WHAT IS REQUIRED |
Go through the material under this sentence. Return every line holding "positivity".

INFORMATION SHOWN |
•••••

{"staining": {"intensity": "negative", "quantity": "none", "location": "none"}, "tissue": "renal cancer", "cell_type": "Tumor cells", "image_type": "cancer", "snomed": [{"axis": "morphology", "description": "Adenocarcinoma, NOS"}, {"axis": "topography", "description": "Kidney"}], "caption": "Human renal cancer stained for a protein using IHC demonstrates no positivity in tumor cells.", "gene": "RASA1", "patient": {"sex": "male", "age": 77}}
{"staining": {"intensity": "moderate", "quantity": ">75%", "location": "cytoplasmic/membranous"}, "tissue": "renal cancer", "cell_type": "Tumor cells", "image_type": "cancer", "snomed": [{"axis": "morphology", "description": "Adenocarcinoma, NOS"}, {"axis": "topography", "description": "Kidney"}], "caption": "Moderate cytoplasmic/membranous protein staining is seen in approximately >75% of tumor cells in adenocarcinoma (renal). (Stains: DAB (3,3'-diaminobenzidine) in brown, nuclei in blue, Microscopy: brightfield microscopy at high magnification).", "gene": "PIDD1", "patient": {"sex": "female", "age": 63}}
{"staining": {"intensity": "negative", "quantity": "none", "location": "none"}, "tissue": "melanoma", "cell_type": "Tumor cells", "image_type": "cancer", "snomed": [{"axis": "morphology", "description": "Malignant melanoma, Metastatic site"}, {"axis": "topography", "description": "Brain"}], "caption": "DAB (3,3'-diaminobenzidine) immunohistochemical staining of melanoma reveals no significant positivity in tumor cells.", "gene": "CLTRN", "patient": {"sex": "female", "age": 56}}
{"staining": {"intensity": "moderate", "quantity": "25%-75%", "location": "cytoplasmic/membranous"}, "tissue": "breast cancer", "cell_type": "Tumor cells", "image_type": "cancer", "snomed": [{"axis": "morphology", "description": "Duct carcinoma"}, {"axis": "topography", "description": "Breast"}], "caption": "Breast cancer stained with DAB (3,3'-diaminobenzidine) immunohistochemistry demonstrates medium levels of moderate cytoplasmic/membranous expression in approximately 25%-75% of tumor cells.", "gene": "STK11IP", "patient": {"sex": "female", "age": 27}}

•••••

RESULT |
{"staining": {"intensity": "negative", "quantity": "none", "location": "none"}, "tissue": "renal cancer", "cell_type": "Tumor cells", "image_type": "cancer", "snomed": [{"axis": "morphology", "description": "Adenocarcinoma, NOS"}, {"axis": "topography", "description": "Kidney"}], "caption": "Human renal cancer stained for a protein using IHC demonstrates no positivity in tumor cells.", "gene": "RASA1", "patient": {"sex": "male", "age": 77}}
{"staining": {"intensity": "negative", "quantity": "none", "location": "none"}, "tissue": "melanoma", "cell_type": "Tumor cells", "image_type": "cancer", "snomed": [{"axis": "morphology", "description": "Malignant melanoma, Metastatic site"}, {"axis": "topography", "description": "Brain"}], "caption": "DAB (3,3'-diaminobenzidine) immunohistochemical staining of melanoma reveals no significant positivity in tumor cells.", "gene": "CLTRN", "patient": {"sex": "female", "age": 56}}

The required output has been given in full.